Cette nuance importante permet de remettre en perspective l'intentionnel original de la production du long-métrage, alourdie par l'échec de l'expérience précédente et déjà orientée par les pressions de studio. Très précisément, Kevin Tsujihara aurait commandé un film plus comique, et imposé la durée de deux heures standardisées, selon Chris Terrio. Débouté suite à un scandale sexuel, le nom de cet ancien président des studios Warner Bros. n'est que rarement cité dans les enquêtes relatives à l'échec de la Justice League de Joss Whedon. Pour les autres détails intéressants :
  • Terrio ne savait pas dans quel ordre les films allaient sortir, et n'avait pas d'éléments sur lesquels se reposer pour bâtir Themyscira. A l'époque de la rédaction du script, le film Wonder Woman n'était pas encore préparé, posant des soucis d'organisation. De la même façon, le bonhomme ne savait pas si les Atlantes pouvaient parler sous l'eau ou non, ce qui apparaît dans la Zack Snyder's Justice League, incohérente avec le film Aquaman pour ce même motif..
  • A propos de Geoff Johns, le scénariste explique n'avoir aucun grief ou aucun reproche à adresser à l'ancien président de DC Films. Il explique que leur relation s'est cantonnée à quelques échanges cordiaux, et que le bonhomme était sympathique et pas forcément pénible au moment du tournage de la première version de Justice League par Zack Snyder. Johns avait toutefois bien reçu la consigne de superviser la production et d'insérer autant de légèreté que possible par les pontes de Warner Bros.. Terrio explique que ce cas particulier est forcément glissant, dans le cas d'un producteur qui se trouve aussi exercer le métier de scénariste, avec davantage de latitude et de légitimité pour intervenir dans la création proprement dite.
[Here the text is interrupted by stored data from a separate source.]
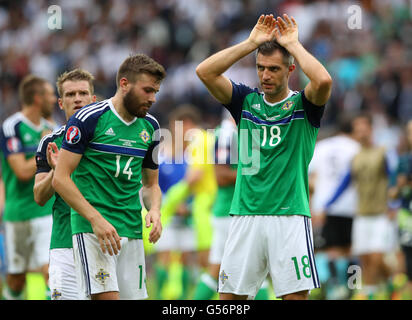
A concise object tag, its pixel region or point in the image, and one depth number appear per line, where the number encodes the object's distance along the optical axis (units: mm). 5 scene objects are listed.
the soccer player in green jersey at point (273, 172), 11031
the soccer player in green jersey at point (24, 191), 16656
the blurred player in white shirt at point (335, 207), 22875
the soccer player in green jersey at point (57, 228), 11758
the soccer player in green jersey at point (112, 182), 10820
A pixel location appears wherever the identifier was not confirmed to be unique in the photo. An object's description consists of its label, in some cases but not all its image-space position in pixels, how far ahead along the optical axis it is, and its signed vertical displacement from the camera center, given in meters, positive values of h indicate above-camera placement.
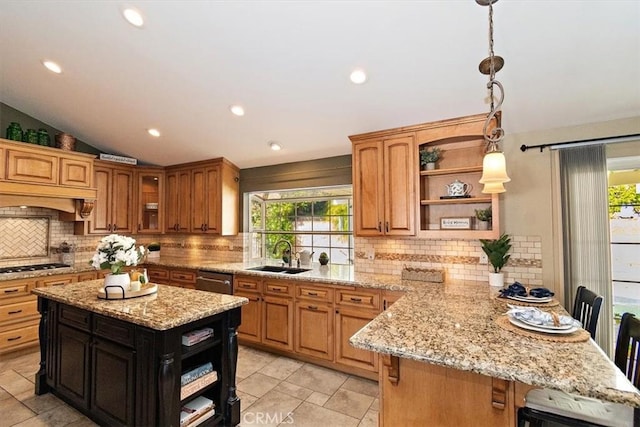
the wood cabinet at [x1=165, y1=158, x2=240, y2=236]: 4.33 +0.39
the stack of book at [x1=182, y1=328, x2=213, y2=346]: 1.96 -0.76
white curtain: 2.45 -0.05
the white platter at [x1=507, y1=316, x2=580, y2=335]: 1.50 -0.56
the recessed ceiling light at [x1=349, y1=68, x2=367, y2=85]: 2.41 +1.21
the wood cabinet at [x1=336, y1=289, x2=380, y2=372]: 2.82 -0.94
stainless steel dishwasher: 3.65 -0.73
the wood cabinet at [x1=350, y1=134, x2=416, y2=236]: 2.97 +0.39
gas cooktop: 3.57 -0.55
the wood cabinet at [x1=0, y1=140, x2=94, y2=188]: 3.38 +0.73
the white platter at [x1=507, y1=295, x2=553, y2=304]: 2.14 -0.56
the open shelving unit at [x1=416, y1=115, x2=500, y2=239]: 2.73 +0.46
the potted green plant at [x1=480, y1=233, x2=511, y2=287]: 2.62 -0.29
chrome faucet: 3.97 -0.34
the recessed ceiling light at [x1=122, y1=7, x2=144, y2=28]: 2.16 +1.54
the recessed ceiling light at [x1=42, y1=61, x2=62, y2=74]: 2.93 +1.58
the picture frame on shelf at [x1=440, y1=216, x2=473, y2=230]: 2.88 -0.01
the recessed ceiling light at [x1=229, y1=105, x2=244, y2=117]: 3.14 +1.22
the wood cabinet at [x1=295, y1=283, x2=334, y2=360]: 3.03 -1.03
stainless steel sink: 3.78 -0.60
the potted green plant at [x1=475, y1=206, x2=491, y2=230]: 2.75 +0.05
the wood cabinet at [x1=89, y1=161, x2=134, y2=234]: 4.37 +0.37
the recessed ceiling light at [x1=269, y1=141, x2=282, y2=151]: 3.76 +0.99
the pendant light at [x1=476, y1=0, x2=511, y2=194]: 1.57 +0.36
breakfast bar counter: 1.14 -0.59
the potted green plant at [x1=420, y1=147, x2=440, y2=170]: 2.95 +0.65
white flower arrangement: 2.28 -0.24
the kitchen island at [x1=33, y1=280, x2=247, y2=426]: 1.81 -0.89
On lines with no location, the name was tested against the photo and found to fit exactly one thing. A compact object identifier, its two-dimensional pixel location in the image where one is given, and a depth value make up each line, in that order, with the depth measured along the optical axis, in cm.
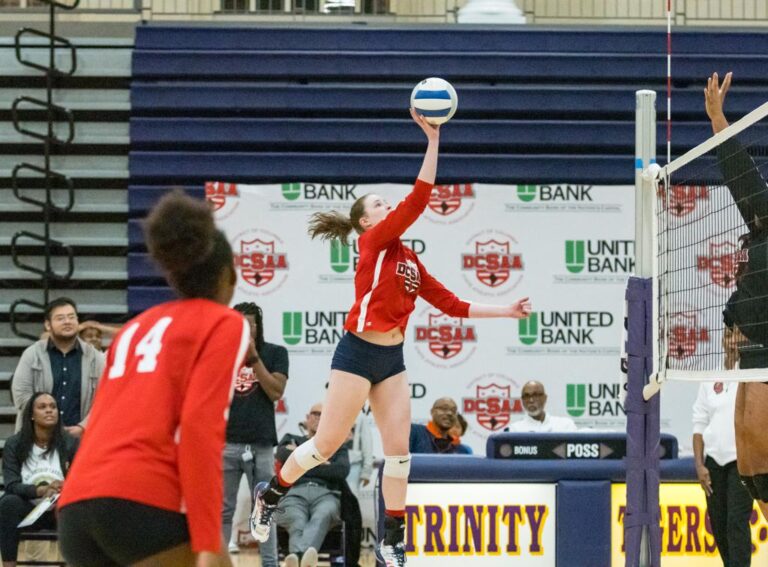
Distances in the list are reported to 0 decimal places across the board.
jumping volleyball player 1201
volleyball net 1092
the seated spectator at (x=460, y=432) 1951
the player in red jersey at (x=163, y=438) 591
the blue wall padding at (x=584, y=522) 1503
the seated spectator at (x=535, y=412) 1962
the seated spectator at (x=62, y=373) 1778
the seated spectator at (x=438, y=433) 1957
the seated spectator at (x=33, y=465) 1672
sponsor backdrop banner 2176
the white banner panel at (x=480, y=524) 1511
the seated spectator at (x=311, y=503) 1741
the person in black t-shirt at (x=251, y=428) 1680
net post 1257
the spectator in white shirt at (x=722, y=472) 1410
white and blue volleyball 1200
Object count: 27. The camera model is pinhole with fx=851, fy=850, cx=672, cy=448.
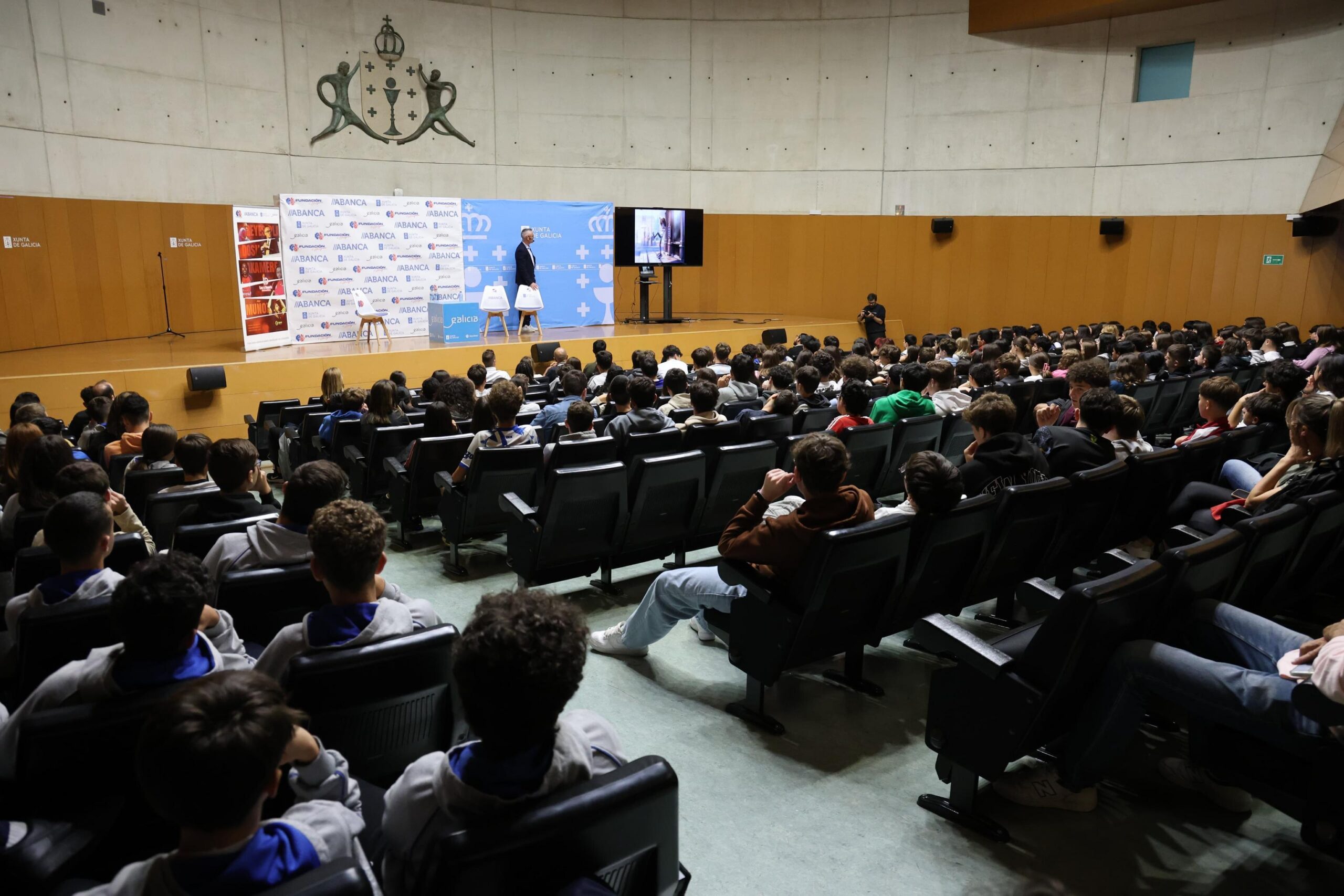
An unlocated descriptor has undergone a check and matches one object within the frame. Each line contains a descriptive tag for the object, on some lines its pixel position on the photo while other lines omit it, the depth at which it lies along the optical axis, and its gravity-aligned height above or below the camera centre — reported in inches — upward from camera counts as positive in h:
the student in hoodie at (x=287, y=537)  111.7 -33.9
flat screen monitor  532.7 +27.5
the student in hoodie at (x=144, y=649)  69.1 -31.1
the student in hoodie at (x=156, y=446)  159.5 -31.8
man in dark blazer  476.1 +8.5
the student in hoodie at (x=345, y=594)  82.1 -32.0
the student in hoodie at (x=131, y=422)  186.4 -32.5
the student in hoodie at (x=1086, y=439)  160.2 -29.1
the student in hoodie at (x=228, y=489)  131.7 -33.0
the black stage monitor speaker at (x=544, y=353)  409.2 -35.0
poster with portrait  382.0 -0.5
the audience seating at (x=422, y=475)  194.1 -45.0
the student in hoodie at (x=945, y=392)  232.2 -29.8
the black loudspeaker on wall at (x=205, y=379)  325.1 -39.1
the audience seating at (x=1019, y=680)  90.3 -43.8
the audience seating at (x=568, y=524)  152.3 -44.8
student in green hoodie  221.0 -30.4
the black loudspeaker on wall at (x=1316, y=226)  478.3 +34.8
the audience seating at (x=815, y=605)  113.0 -44.5
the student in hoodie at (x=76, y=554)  91.1 -30.3
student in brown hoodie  117.2 -33.7
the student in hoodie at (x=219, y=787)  48.4 -29.0
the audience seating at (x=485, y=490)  179.3 -44.9
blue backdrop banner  475.2 +15.7
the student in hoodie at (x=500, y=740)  56.5 -30.9
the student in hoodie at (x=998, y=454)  147.6 -29.3
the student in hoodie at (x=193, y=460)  141.4 -30.3
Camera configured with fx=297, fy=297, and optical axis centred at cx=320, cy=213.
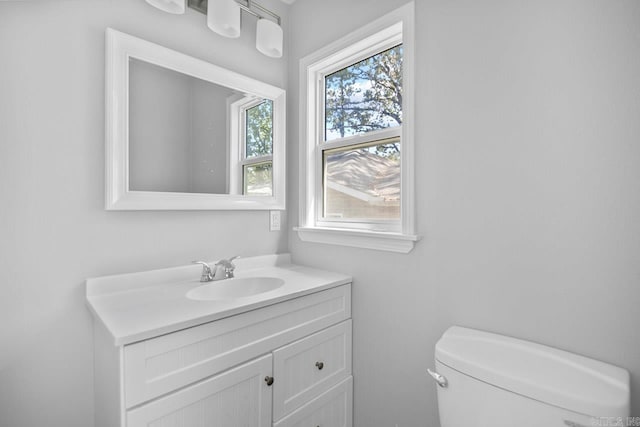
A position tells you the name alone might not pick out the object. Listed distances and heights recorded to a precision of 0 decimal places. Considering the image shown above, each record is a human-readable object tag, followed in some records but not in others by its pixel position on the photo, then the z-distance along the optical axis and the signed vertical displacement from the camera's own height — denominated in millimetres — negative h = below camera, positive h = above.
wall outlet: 1758 -53
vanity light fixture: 1178 +870
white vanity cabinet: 844 -546
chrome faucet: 1387 -282
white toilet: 717 -455
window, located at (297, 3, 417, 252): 1297 +375
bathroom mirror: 1201 +374
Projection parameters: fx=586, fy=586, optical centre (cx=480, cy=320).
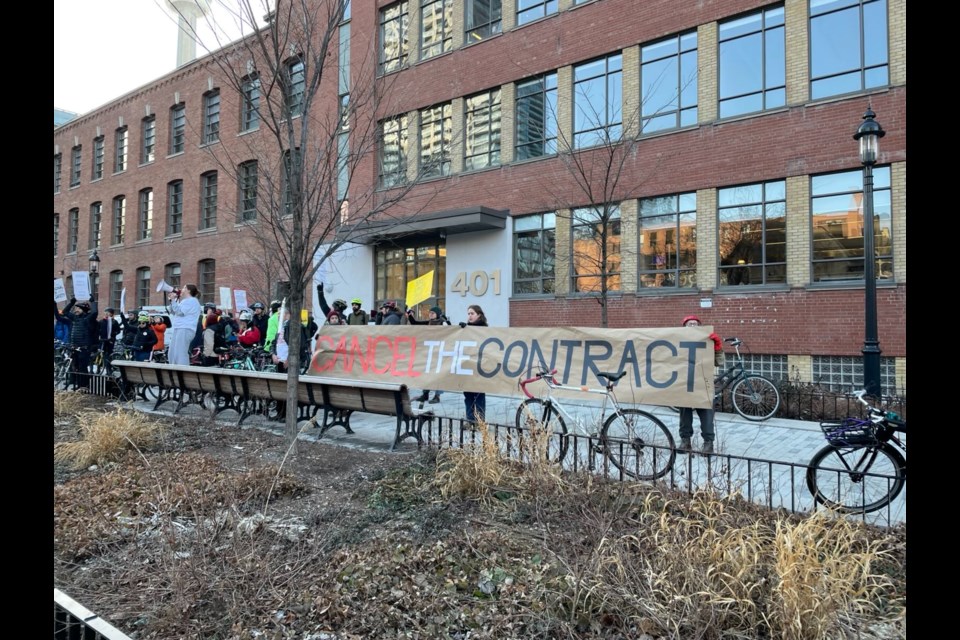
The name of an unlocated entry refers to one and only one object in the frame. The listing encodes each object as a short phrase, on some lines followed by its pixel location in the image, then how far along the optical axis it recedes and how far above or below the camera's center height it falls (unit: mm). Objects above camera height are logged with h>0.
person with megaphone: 12867 -93
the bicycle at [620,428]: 5510 -1213
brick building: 14125 +4478
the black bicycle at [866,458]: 5156 -1246
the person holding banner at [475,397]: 9430 -1189
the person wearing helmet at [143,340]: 15852 -440
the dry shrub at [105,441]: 6758 -1401
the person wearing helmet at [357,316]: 13487 +181
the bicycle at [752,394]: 10820 -1332
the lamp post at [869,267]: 10328 +1016
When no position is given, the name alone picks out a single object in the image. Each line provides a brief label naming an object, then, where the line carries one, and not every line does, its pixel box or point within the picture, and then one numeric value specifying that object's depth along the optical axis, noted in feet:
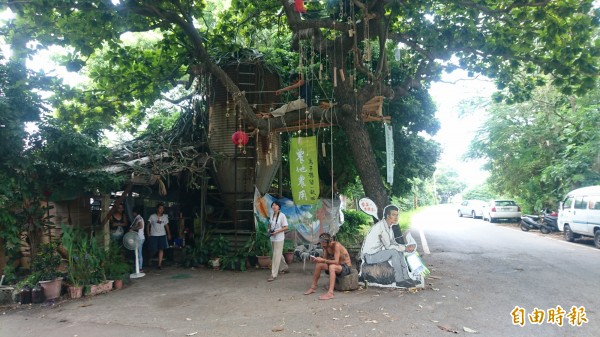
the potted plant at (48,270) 23.31
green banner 28.40
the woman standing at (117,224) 31.12
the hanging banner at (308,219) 39.40
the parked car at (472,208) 95.35
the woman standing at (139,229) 30.89
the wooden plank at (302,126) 29.37
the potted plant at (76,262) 23.93
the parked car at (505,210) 78.84
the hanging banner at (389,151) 26.22
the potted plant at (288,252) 35.35
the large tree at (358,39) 26.50
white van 41.68
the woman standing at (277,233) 28.58
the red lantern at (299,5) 24.95
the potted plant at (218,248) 33.60
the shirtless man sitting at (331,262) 22.94
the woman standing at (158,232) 32.35
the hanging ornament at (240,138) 31.63
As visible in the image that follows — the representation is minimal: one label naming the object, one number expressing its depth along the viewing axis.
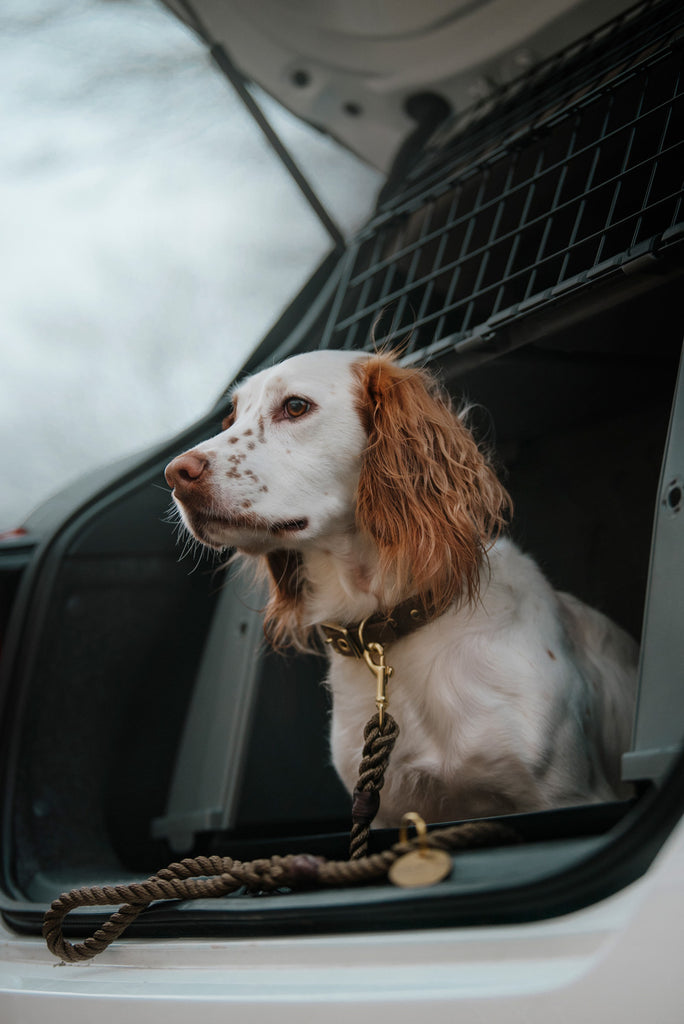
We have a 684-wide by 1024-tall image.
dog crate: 1.47
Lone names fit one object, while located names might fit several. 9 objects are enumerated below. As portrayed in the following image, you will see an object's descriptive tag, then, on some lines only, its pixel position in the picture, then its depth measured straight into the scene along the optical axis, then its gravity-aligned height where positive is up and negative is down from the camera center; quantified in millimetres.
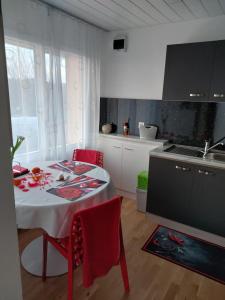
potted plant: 1940 -404
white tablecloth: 1446 -756
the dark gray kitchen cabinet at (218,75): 2151 +270
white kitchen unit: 2939 -808
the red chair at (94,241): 1265 -882
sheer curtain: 2109 +228
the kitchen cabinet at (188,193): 2174 -976
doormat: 1948 -1466
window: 2127 +128
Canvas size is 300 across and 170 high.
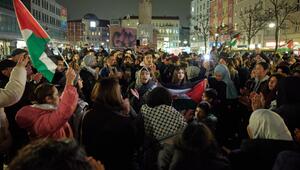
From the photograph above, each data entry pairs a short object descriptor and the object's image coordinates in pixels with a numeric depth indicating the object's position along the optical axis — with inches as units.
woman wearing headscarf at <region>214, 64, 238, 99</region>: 250.8
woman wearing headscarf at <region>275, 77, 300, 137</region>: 139.1
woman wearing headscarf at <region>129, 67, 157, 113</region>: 197.7
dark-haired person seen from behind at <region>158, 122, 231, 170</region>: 96.3
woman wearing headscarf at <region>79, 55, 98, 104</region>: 255.7
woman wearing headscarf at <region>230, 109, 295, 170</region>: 114.1
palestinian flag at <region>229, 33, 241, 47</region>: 751.3
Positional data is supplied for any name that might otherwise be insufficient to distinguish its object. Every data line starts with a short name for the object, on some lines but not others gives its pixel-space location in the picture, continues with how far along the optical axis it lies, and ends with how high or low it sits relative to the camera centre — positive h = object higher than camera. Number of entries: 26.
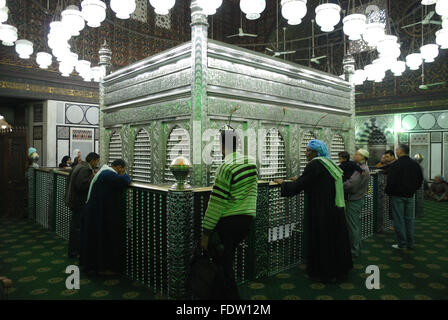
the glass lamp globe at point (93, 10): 3.93 +1.79
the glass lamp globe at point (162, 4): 3.57 +1.69
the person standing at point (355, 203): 3.64 -0.55
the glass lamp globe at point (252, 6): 3.62 +1.70
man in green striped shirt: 2.12 -0.34
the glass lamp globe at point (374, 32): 4.36 +1.71
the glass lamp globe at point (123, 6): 3.71 +1.73
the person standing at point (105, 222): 3.01 -0.64
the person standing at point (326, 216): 2.88 -0.55
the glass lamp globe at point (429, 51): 5.97 +1.97
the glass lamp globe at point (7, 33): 4.87 +1.87
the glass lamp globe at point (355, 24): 4.11 +1.70
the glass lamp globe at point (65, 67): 5.98 +1.65
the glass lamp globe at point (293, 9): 3.75 +1.74
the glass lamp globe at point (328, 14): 3.82 +1.71
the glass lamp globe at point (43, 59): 6.46 +1.94
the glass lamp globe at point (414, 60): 6.40 +1.94
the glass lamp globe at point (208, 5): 3.33 +1.57
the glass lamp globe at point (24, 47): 5.90 +1.99
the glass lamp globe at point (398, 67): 6.47 +1.82
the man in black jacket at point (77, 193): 3.54 -0.44
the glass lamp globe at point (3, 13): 4.48 +1.99
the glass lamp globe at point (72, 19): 4.30 +1.84
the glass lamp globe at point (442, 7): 3.81 +1.80
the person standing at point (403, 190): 3.97 -0.44
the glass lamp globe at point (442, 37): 4.60 +1.73
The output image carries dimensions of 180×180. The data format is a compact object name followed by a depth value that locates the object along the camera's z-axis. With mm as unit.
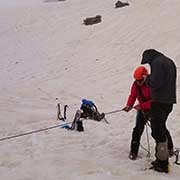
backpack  9125
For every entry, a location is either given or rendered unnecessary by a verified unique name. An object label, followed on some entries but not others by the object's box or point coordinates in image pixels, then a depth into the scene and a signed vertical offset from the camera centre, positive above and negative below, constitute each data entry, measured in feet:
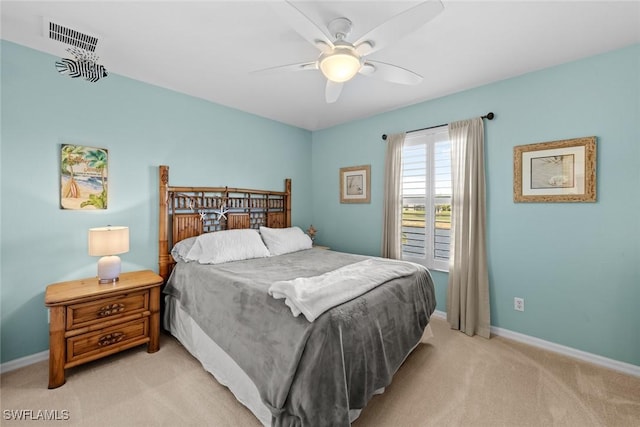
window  10.48 +0.60
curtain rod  9.11 +3.29
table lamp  7.31 -1.04
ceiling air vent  6.48 +4.31
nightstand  6.50 -2.90
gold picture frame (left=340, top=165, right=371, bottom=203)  12.75 +1.34
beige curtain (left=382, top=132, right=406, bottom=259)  11.44 +0.55
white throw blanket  5.08 -1.63
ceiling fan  4.60 +3.41
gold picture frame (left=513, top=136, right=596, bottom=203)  7.67 +1.28
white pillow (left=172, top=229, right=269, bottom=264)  8.99 -1.29
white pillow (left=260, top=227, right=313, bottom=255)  10.90 -1.22
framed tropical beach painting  7.78 +0.97
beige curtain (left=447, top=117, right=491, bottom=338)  9.23 -0.80
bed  4.68 -2.27
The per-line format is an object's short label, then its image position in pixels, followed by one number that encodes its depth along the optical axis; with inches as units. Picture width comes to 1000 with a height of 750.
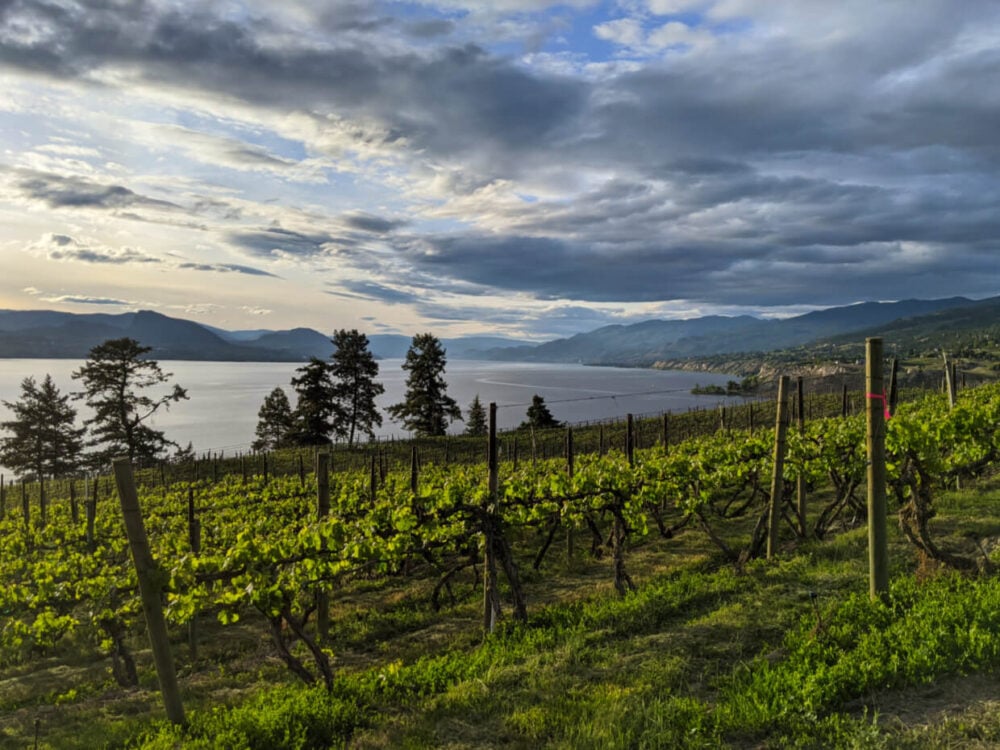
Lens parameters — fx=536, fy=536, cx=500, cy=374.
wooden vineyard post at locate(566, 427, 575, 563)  496.9
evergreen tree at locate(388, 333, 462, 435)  2014.0
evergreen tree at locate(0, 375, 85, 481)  1688.0
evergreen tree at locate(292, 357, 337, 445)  1813.5
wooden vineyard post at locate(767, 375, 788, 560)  363.9
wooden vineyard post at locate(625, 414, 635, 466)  512.7
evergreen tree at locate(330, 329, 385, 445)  1877.5
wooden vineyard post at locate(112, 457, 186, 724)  207.0
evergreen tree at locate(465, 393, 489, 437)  2337.2
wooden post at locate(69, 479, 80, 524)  754.2
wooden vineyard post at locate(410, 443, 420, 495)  593.3
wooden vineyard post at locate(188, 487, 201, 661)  410.3
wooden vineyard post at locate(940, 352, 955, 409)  617.0
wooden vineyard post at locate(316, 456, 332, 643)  310.3
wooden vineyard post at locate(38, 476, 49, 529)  773.3
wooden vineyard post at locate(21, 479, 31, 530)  750.9
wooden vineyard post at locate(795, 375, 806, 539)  430.9
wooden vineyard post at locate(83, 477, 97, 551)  468.1
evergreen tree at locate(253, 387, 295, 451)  2165.4
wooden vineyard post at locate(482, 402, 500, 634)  295.7
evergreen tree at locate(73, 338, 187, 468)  1476.3
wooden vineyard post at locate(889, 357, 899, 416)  500.2
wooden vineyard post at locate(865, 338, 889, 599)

  • Terrio aurait été remercié après le départ du couple Snyder. Il ne reçut aucune information sur les reshoots par les canaux officiels et n'a jamais rencontré Joss Whedon malgré une tentative de contact. Il affirme toutefois que ce genre de situations n'est pas rare, et son interview chez Vanity Fair n'accable pas particulièrement cet acteur du dossier, avec qui il n'a simplement jamais interagi.  
  • Quelques semaines avant la sortie officielle, il aurait assisté à une projection de la version cinéma de Justice League. Après quoi, il aurait demandé à ce que son nom soit retiré de la production, pour ne pas être mêlé à ça. La production lui aurait adressé une fin de non recevoir, attendu qu'il était trop tard pour retravailler toutes les copies déjà prévues pour la distribution. En bon exécutant, Terrio a donc décidé de garder le silence au moment de la sortie et de prendre ses distances avec le projet. Il n'a pas été invité à la première et n'a pas revu cette version du film depuis.
En résumé, Chris Terrio estime que la sortie de la Zack Snyder's Justice League est une bonne chose, que l'on ait ou non aimé cette version plus authentique : il peut enfin discuter du projet et être jugé sur la base de ce qu'il avait bel et bien écrit. Paradoxalement, le scénariste n'évoque pas le cas particulier de Star Wars IX, autre énorme cas d'ingérence de studio survenu dans la foulée de son travail pour Warner Bros., en dehors d'une perspective d'ouverture qui en dit long sans trop en dire : dans l'avenir immédiat, l'homme explique ne plus vouloir travailler avec le cinéma des franchises. Son prochain projet sera une production Prime Video à plus petite échelle, une énième manifestation de la fuite des cerveaux à Hollywood et de l'effondrement de ce genre de projets de commande après plus de dix ans d'ingérence écrasante.
 
Il faudra manifestement attendre ce film là pour se faire une meilleure idée du travail de Chris Terrio, autre victime collatérale du dossier "Snyder Cut".